▶ **Given information**
= Beginning of Section =
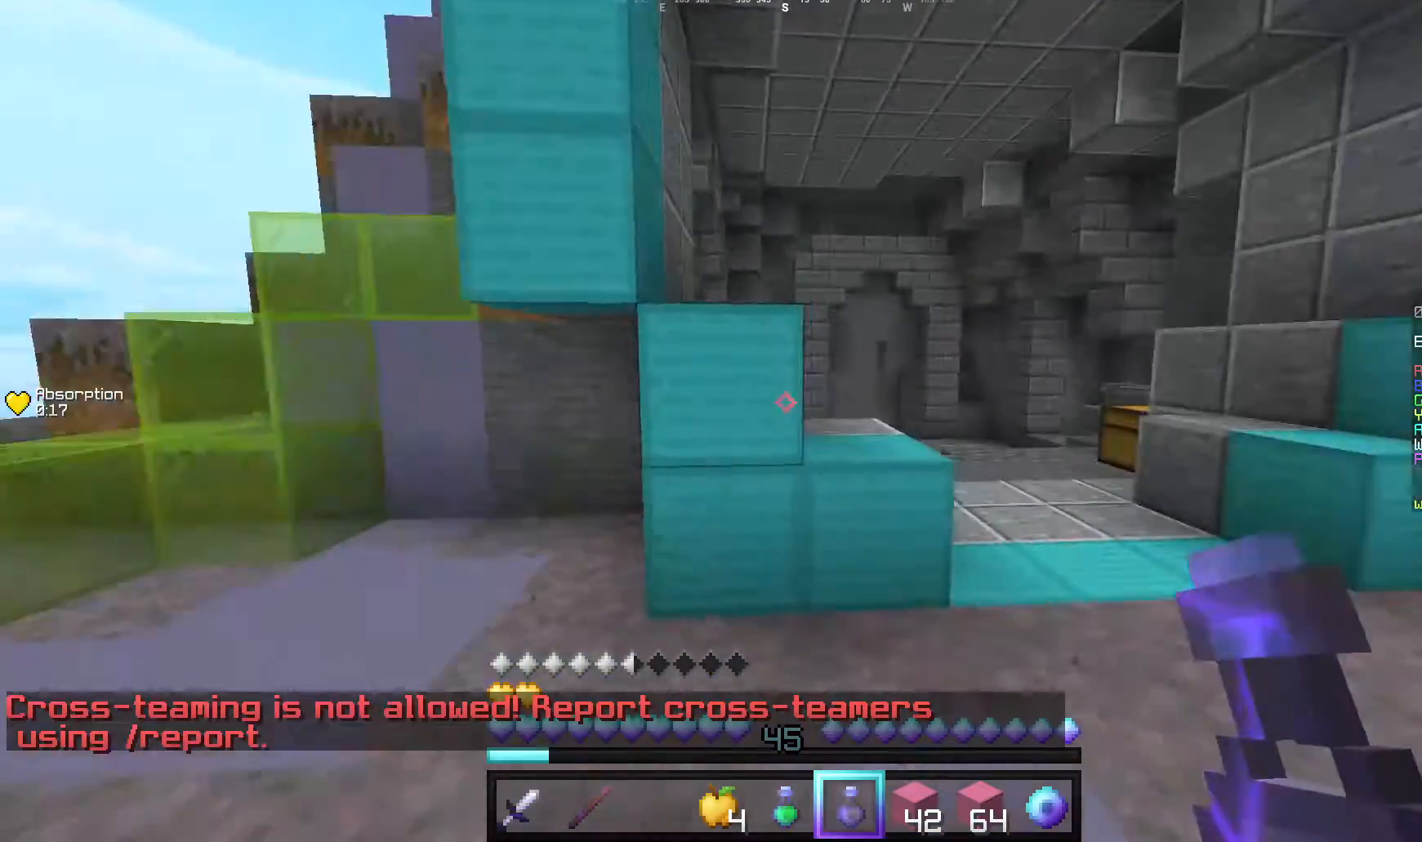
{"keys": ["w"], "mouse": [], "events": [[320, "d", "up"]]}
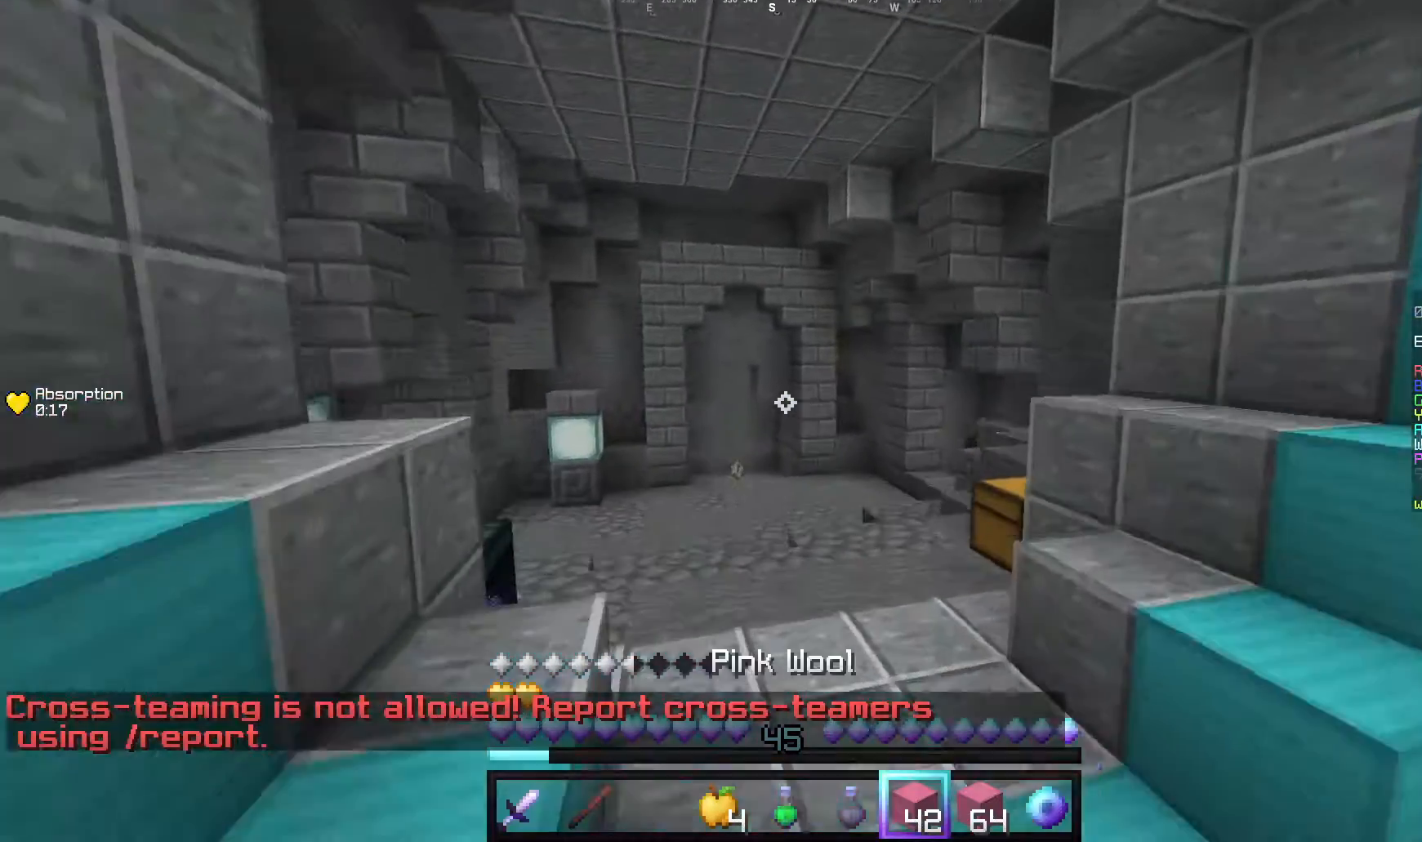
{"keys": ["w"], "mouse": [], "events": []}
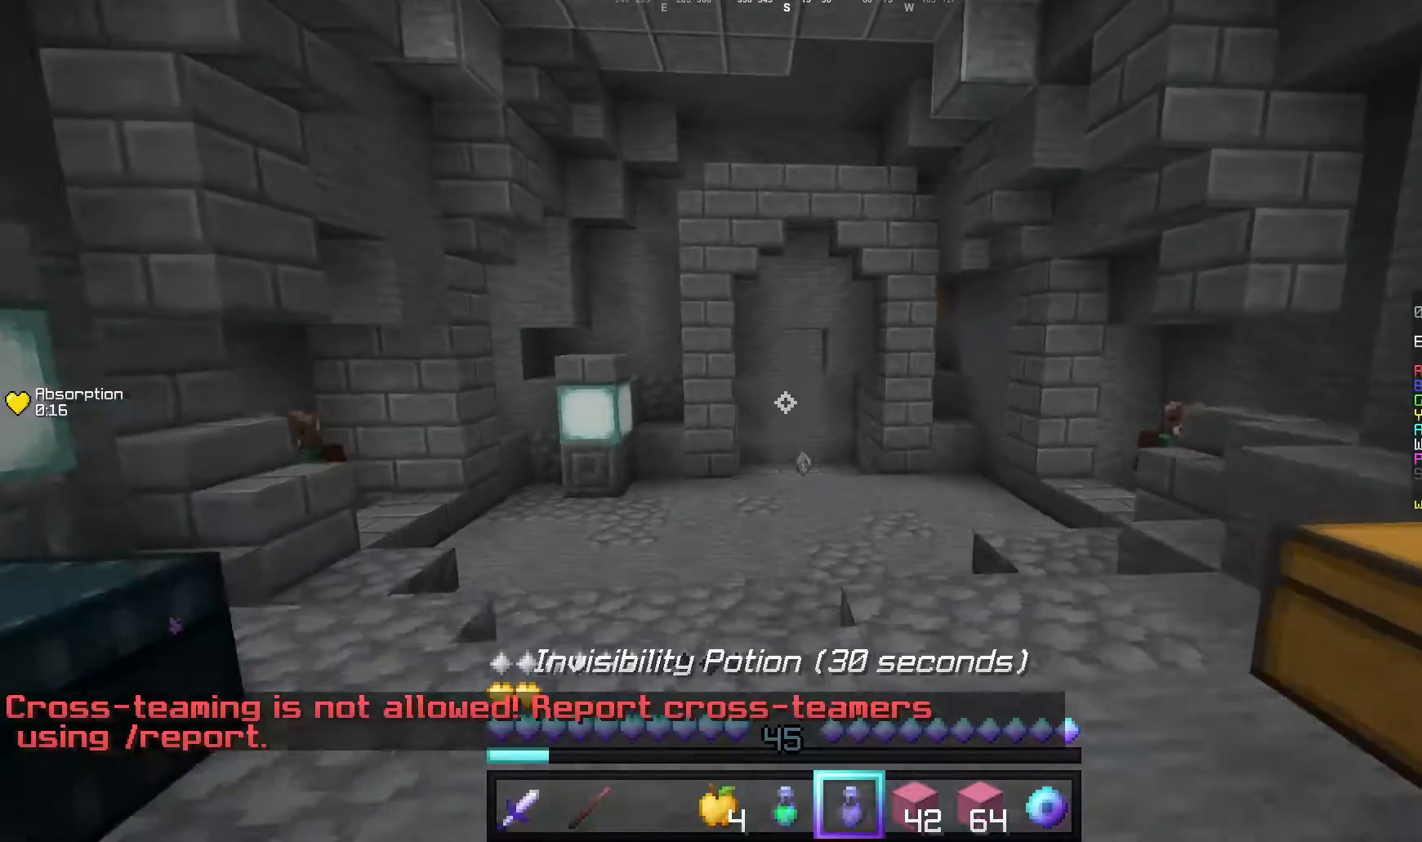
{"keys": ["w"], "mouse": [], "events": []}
= End of Section =
▶ **Task instructions**
Copy the listing verbatim, omitting images.

▶ **Solution for this task**
{"keys": ["w"], "mouse": [], "events": [[320, "d", "up"]]}
{"keys": ["w"], "mouse": [], "events": []}
{"keys": ["w"], "mouse": [], "events": []}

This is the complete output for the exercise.